‘Dear Future Wifey’ Podcast’s Laterras R. Whitfield On How To Become A ‘Student Of Love’

In just five years, Laterras R. Whitfield, playwright, Emmy-nominated producer, host, and entrepreneur, has turned his Dear Future Wifey podcast into a brand that boasts 640,000 YouTube subscribers, constantly ranks in the top 10 relationship podcasts on iTunes, and has 200,000+ monthly subscribers. Whitfield started the podcast five years ago, in the throes of the Coronavirus pandemic, about five years post-divorce, and needing to process his next steps in life and love. 

“Divorce is the most painful thing I’ve ever been through for various reasons, as a Christian man. I was the one who filed for divorce, I was the one who was adulterous in my relationship, and then decided after years of going through therapy that it would be best for me to walk away from my marriage,” Whitfield told EBONY. “It’s a death, and I felt it. I felt it the day that the judge hit the gavel, and I walked out of there; I felt exposed; I felt naked. I felt uncovered, and I was like, “This don’t feel good.”

It was this level of vulnerability that Whitfield displayed on his podcast and that his guests brought out in him that helped him grow quickly. Some guests were controversial, such as Da’Naia Jackson, who had gone viral for her tumultuous relationship with self-proclaimed relationship expert Derrick Jaxn, or Pastor Reggie Steale, who admitted that his wife of 30-plus years wasn’t initially his type.

But the subtext behind the clips that go viral is that Whitfield hopes that the honest conversations he hosts can help people learn more about the complexities of relationships, even when it’s not pretty, and how to show up in love, starting with themselves, and then by extension, an eventual spouse. 
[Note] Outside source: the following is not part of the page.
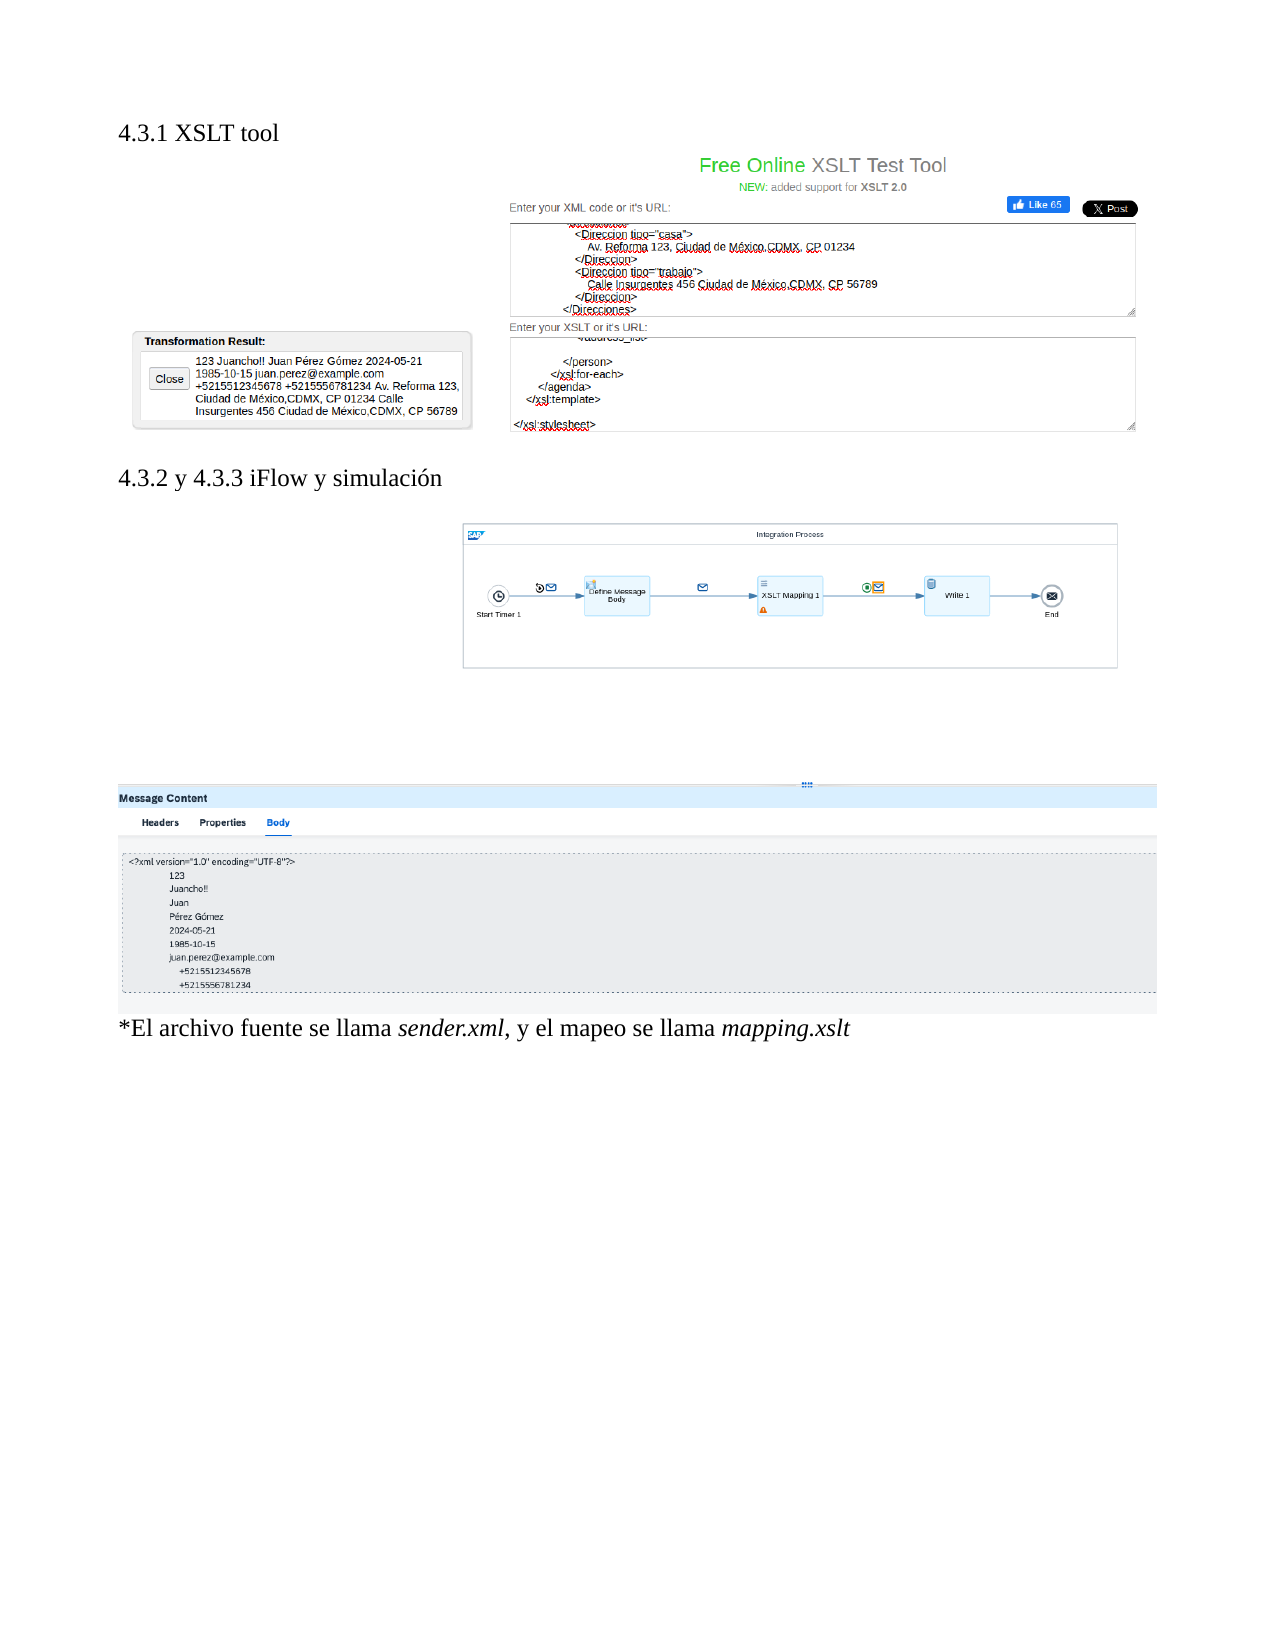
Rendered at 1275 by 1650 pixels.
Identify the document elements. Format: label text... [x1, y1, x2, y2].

“God told me, ‘I can’t heal what you won’t reveal,’ Whitfield said. He emphasizes that he’s not trying to be an expert or tell anyone what to do, but to illustrate through honesty and imperfection that evolution and healing can start from within. 
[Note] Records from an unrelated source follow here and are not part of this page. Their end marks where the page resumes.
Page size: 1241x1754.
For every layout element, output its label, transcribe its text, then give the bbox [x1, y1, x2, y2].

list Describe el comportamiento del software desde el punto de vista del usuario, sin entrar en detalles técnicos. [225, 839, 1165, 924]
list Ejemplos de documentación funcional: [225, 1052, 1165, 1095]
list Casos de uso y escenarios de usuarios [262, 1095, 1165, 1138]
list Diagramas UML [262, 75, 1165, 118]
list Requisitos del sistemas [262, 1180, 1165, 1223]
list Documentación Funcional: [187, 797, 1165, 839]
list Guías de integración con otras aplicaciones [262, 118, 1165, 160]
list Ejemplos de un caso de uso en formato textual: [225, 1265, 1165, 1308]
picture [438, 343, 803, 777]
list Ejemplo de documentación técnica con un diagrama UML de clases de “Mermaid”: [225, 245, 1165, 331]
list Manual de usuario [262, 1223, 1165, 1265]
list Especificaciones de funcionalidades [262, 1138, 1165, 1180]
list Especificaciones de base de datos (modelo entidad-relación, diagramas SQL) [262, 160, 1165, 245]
This philosophy is the basis of Whitfield’s upcoming book, “Student of Love.” The premise is encouraging people to become students of love before they can become healthy in love. The book is for anyone—whether single, dating, divorced, married, or healing from heartbreak—who is seeking to build more intentional connections. It’s a practical guide that provides practical tools for navigating the highs and lows of relationships and being in-between, reflections on rejection, self-sabotage, and healing from trauma with the help of 200+ podcast interviews with everyday couples, A-listers, and lessons from Leterras’ own life.” 
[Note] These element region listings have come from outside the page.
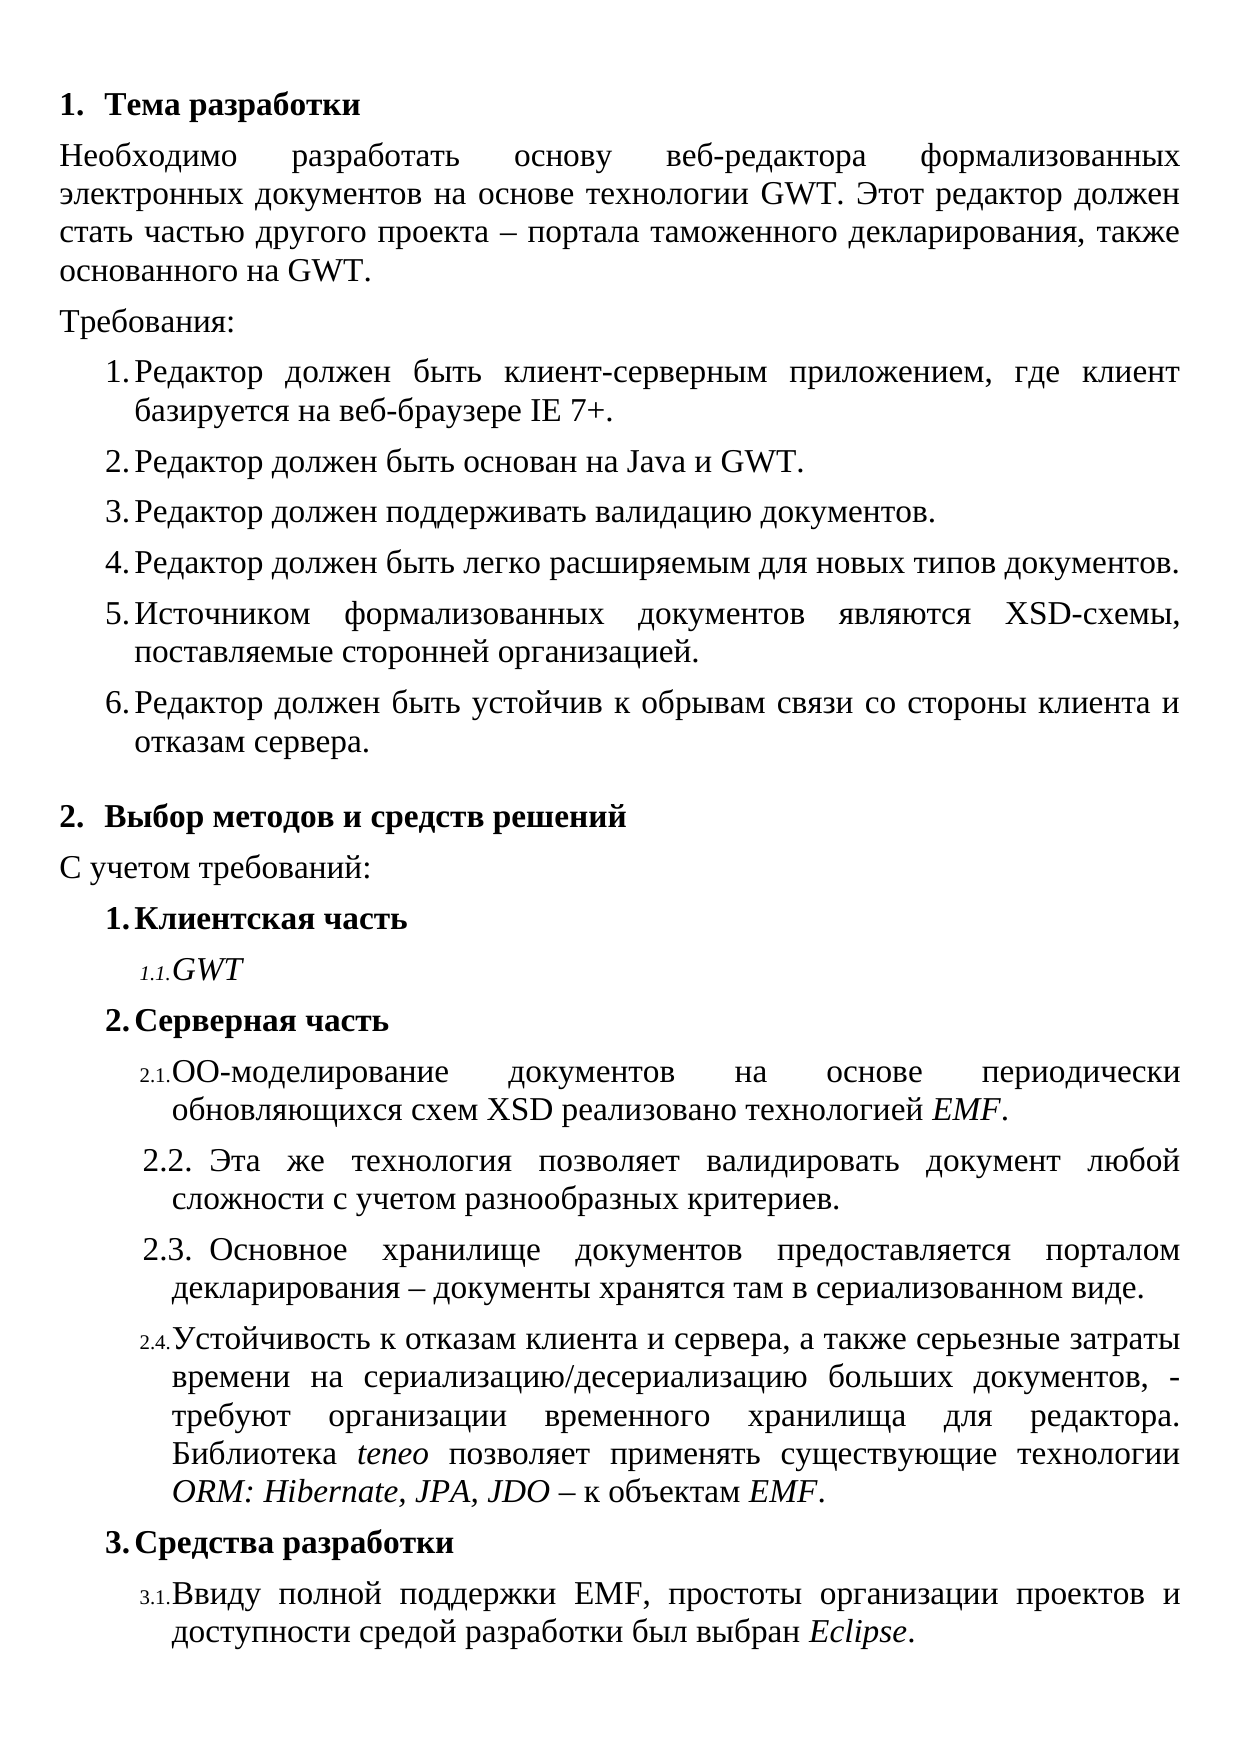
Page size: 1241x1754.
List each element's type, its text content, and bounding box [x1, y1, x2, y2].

subtitle Тема разработки [59, 84, 1181, 122]
list Основное хранилище документов предоставляется порталом декларирования – документы хранятся там в сериализованном виде. [134, 1229, 1181, 1306]
subtitle Выбор методов и средств решений [59, 797, 1181, 835]
text Требования: [59, 301, 1181, 339]
list Редактор должен быть основан на Java и GWT. [97, 441, 1181, 479]
list ОО-моделирование документов на основе периодически обновляющихся схем XSD реализовано технологией EMF. [134, 1051, 1181, 1127]
list Средства разработки [97, 1522, 1181, 1561]
list Эта же технология позволяет валидировать документ любой сложности с учетом разнообразных критериев. [134, 1140, 1181, 1217]
list GWT [134, 949, 1181, 987]
list Редактор должен поддерживать валидацию документов. [97, 492, 1181, 530]
text С учетом требований: [59, 847, 1181, 886]
list Клиентская часть [97, 898, 1181, 937]
text Необходимо разработать основу веб-редактора формализованных электронных документов на основе технологии GWT. Этот редактор должен стать частью другого проекта – портала таможенного декларирования, также основанного на GWT. [59, 135, 1181, 288]
list Устойчивость к отказам клиента и сервера, а также серьезные затраты времени на сериализацию/десериализацию больших документов, - требуют организации временного хранилища для редактора. Библиотека teneo позволяет применять существующие технологии ORM: Hibernate, JPA, JDO – к объектам EMF. [134, 1318, 1181, 1510]
list Редактор должен быть устойчив к обрывам связи со стороны клиента и отказам сервера. [97, 682, 1181, 759]
list Редактор должен быть легко расширяемым для новых типов документов. [97, 542, 1181, 581]
list Редактор должен быть клиент-серверным приложением, где клиент базируется на веб-браузере IE 7+. [97, 352, 1181, 428]
list Ввиду полной поддержки EMF, простоты организации проектов и доступности средой разработки был выбран Eclipse. [134, 1573, 1181, 1650]
list Источником формализованных документов являются XSD-схемы, поставляемые сторонней организацией. [97, 593, 1181, 670]
list Серверная часть [97, 1000, 1181, 1038]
“I want readers to take away from it that we’re all in process and we’re not all at the end point. If we become a student of love, and the student of our partner, a student of our kids, a student of our parents, a student of society, as a whole, whether it’s our co-workers, then you learn that people have certain needs,” explained Whitfield.

“A lot of times when we get into these friendships or relationships, whether they’re platonic and romantic, we want people to be like us. It’s like ‘I’d want you to think, like, I think, be like, I am,’ instead of saying, ‘What can you teach me?’ And if we always maintain the heart posture of a student to learn how people show up in love or not show up in love, then we’ll become a better student of love.” 

Whitfield, who recently remarried, looks forward to his wife joining him on the Dear Future Wifey podcast as a cohost starting December 31, and the launch of “Student of Love,” which can be pre-ordered now, on January 13.